PROVIDED RECORDS

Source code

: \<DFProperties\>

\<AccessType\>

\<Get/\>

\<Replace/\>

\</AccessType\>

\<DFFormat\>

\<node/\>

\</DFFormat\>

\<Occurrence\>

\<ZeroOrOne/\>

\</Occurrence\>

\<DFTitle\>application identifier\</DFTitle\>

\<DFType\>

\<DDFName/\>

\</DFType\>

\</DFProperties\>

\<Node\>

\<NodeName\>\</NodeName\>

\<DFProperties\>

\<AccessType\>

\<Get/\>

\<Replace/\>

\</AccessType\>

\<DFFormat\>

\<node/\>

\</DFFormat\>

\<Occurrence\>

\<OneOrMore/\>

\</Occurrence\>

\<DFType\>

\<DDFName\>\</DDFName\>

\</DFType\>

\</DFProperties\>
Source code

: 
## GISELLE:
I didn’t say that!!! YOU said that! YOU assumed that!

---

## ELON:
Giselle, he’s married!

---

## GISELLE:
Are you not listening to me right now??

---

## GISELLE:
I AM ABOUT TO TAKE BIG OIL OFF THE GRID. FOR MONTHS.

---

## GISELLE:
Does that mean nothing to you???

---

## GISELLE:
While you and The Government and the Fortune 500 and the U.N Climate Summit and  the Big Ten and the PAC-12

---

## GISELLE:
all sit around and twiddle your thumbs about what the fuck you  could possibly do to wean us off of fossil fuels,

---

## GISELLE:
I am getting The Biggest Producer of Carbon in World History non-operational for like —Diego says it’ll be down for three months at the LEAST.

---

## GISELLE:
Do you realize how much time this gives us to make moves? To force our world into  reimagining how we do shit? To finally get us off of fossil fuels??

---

BRIEF
Out of the records above, pull each line containing the word "that".

SOLUTION
I didn’t say that!!! YOU said that! YOU assumed that!
Does that mean nothing to you???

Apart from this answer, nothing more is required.